▶ _Your assignment_: Repeat the lines beginning at the one with "745 725 222.5" and running to the end of the material, keeping the first and last of them, exactly as they appear.
BEGIN
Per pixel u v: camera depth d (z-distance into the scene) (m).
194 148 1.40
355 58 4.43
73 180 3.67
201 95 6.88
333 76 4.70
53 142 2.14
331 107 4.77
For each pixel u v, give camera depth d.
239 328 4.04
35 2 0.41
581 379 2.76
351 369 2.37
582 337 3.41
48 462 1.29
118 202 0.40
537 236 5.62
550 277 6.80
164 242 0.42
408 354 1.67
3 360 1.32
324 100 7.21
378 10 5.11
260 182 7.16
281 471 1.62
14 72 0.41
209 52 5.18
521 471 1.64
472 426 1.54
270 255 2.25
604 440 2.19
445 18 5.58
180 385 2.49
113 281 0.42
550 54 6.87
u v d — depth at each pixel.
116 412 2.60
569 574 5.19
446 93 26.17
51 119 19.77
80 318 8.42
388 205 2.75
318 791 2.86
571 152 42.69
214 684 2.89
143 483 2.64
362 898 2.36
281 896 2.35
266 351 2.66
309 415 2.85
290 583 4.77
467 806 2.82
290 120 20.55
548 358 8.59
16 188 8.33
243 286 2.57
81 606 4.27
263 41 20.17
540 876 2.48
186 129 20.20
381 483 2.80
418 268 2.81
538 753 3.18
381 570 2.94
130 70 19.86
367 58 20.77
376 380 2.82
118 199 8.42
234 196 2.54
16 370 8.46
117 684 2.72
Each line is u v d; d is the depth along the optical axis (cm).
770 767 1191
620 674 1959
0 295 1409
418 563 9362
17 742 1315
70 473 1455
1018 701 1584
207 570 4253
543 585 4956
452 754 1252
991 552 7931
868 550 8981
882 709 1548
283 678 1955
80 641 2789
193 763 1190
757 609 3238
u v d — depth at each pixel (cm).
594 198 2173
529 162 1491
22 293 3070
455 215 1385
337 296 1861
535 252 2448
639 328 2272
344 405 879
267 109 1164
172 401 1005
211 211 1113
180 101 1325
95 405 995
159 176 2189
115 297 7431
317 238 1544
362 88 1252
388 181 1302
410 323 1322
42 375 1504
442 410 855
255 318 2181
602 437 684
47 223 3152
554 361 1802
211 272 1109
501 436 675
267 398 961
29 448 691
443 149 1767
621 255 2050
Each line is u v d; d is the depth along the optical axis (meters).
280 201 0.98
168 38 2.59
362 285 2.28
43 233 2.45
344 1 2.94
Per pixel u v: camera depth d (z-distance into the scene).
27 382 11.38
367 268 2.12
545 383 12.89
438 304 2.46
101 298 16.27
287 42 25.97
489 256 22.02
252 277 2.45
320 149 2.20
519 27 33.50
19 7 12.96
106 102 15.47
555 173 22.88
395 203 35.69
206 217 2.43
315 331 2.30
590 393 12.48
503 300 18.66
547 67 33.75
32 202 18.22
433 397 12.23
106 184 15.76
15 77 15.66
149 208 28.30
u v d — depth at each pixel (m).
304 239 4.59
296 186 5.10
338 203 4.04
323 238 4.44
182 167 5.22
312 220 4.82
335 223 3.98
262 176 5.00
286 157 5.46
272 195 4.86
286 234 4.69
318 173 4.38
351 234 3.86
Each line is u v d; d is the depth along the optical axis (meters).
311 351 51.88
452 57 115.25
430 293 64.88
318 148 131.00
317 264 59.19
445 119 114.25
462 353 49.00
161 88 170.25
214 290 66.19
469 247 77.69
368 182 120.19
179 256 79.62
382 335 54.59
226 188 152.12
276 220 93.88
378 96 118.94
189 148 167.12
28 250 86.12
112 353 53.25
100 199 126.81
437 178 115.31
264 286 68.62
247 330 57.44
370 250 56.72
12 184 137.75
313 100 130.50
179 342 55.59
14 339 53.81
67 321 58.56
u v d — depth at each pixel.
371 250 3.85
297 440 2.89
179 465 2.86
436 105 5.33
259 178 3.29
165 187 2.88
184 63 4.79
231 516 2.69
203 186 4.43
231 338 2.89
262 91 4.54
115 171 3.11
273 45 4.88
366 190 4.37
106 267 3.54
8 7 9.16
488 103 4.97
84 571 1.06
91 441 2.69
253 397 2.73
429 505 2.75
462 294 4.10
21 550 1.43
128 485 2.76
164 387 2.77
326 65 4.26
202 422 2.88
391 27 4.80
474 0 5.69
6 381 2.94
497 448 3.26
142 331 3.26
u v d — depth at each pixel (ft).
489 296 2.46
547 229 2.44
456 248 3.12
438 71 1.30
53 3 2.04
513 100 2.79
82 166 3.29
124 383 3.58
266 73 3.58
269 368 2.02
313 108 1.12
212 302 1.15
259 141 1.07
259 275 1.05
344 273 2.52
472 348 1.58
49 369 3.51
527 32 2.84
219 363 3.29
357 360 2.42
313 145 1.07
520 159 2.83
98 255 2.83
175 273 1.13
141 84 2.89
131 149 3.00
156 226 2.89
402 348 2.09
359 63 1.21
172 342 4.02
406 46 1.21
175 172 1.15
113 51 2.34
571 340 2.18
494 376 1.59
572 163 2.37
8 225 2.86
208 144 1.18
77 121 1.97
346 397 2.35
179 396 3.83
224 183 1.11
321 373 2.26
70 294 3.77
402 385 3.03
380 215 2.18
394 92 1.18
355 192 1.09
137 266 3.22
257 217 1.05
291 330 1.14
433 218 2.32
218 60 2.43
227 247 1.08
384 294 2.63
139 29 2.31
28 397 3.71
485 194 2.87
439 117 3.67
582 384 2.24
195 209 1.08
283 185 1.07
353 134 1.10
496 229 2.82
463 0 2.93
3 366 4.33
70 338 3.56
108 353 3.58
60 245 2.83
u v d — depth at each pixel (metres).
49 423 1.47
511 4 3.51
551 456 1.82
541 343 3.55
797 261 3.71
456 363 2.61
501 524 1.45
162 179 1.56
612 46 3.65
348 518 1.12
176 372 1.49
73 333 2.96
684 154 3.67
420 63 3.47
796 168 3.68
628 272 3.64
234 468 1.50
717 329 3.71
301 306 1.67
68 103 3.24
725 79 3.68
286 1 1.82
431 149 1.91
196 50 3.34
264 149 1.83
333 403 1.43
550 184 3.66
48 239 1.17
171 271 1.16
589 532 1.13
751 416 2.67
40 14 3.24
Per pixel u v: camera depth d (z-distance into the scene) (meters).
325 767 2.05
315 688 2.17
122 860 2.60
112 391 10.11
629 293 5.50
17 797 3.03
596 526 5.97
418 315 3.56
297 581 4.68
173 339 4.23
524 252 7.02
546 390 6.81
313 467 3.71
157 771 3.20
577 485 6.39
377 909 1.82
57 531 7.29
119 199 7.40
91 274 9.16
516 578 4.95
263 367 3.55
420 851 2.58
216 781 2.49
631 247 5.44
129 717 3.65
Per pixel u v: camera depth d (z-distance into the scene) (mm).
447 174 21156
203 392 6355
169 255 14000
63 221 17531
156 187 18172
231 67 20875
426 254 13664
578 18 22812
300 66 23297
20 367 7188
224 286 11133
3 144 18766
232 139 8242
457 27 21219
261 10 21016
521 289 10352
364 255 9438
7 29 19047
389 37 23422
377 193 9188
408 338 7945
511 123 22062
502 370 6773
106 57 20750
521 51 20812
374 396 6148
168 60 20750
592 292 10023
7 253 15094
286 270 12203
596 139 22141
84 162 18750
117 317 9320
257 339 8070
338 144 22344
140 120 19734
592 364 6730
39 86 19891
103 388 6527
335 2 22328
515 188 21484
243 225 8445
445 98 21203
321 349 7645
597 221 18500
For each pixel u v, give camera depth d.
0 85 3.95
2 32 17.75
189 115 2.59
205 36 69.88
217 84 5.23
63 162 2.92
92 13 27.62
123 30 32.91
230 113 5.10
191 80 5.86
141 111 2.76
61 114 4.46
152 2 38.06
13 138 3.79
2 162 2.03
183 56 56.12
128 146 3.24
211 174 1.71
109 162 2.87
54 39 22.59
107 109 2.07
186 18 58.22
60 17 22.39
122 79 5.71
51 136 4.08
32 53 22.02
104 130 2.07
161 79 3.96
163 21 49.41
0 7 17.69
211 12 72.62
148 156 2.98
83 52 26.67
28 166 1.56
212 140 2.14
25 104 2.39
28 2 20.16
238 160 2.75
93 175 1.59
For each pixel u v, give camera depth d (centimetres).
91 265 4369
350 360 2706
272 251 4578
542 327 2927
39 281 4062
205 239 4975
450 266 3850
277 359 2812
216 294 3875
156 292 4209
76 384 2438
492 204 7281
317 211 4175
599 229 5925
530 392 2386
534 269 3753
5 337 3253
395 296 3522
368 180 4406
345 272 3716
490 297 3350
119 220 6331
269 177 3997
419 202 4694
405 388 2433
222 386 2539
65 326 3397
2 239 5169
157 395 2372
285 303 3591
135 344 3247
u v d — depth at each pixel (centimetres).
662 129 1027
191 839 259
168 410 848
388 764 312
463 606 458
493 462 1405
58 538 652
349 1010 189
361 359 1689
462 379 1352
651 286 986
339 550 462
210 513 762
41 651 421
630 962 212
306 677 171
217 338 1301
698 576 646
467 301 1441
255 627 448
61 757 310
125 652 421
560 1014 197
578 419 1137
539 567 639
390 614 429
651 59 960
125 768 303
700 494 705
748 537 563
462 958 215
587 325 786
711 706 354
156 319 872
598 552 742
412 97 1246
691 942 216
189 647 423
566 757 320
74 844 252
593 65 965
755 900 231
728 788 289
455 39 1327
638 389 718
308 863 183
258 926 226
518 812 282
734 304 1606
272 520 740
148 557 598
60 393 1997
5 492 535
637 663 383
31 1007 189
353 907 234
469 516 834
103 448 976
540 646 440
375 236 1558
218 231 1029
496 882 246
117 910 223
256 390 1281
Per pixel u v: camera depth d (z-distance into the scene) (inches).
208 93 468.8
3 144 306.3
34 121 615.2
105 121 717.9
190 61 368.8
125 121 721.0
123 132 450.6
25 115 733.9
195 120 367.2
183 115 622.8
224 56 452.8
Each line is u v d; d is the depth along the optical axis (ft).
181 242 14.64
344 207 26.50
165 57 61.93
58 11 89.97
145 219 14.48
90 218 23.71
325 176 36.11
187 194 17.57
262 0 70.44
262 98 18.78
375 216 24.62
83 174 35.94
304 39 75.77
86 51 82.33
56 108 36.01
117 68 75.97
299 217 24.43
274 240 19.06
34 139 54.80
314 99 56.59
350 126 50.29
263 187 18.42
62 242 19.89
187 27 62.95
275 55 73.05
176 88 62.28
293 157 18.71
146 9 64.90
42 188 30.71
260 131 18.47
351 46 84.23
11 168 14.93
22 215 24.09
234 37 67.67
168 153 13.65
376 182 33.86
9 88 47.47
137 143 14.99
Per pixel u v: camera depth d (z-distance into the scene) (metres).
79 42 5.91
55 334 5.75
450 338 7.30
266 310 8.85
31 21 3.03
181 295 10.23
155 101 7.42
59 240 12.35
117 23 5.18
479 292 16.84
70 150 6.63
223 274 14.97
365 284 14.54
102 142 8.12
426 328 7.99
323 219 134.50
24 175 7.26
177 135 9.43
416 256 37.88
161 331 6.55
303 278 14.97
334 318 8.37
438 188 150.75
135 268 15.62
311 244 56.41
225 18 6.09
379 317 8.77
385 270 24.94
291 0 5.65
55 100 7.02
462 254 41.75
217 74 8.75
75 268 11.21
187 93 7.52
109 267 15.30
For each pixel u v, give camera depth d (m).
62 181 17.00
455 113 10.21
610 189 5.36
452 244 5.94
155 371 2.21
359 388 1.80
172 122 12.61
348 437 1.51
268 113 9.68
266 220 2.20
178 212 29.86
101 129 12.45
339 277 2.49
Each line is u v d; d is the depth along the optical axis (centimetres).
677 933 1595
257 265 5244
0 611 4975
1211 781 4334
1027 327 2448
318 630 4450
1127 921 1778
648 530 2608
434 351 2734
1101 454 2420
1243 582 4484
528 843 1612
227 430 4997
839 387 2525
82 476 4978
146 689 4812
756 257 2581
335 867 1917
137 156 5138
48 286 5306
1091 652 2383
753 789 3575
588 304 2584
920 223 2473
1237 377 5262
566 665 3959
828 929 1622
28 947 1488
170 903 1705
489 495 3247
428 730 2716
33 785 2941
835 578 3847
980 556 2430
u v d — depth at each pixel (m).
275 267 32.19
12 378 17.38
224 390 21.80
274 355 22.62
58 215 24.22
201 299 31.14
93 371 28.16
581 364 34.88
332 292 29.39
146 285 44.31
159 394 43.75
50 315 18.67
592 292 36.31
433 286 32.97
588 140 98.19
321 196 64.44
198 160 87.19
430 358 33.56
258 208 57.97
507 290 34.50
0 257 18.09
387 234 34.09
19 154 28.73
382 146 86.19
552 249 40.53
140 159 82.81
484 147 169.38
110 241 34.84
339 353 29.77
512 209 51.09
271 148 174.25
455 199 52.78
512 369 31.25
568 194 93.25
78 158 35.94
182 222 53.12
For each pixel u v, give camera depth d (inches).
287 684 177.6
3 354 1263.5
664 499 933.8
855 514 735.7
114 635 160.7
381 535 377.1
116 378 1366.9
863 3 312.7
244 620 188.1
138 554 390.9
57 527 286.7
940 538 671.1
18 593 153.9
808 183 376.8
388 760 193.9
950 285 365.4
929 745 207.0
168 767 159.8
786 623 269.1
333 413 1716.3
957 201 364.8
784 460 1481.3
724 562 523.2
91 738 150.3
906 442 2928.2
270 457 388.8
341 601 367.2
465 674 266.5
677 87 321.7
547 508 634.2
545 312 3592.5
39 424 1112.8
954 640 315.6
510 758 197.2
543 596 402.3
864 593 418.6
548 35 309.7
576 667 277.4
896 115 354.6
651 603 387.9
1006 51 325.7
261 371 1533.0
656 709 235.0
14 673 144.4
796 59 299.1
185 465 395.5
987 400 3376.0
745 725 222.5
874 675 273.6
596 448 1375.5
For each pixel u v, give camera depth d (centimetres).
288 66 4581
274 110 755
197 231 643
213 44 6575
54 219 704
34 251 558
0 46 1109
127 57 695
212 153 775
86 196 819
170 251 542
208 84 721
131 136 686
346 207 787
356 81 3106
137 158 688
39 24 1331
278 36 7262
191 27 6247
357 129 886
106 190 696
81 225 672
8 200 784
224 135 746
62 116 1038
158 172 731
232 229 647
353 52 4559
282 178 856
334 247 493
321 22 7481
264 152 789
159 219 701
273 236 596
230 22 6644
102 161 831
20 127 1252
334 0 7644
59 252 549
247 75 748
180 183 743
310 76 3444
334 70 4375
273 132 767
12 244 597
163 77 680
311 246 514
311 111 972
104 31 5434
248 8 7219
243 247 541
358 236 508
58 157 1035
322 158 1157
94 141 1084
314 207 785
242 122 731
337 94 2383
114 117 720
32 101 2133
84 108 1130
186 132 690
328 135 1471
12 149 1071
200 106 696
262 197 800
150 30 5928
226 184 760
END
▶ _Answer section_:
745 725 222.5
874 675 273.6
596 448 1375.5
For each pixel u v, give camera depth d (centimetres).
288 66 4581
274 110 755
197 231 643
213 44 6575
54 219 704
34 251 558
0 46 1109
127 57 695
212 153 775
86 196 819
170 251 542
208 84 721
131 136 686
346 207 787
356 81 3106
137 158 688
39 24 1331
278 36 7262
191 27 6247
357 129 886
106 190 696
81 225 672
8 200 784
224 135 746
62 116 1038
158 172 731
232 229 647
353 52 4559
282 178 856
334 247 493
321 22 7481
264 152 789
159 219 701
273 236 596
230 22 6644
102 161 831
20 127 1252
334 0 7644
59 252 549
247 75 748
180 183 743
310 76 3444
334 70 4375
273 132 767
12 244 597
163 77 680
311 246 514
311 111 972
104 31 5434
248 8 7219
243 247 541
358 236 508
58 157 1035
322 158 1157
94 141 1084
314 207 785
242 122 731
337 94 2383
114 117 720
32 101 2133
84 108 1130
186 132 690
328 135 1471
12 149 1071
200 106 696
262 197 800
150 30 5928
226 184 760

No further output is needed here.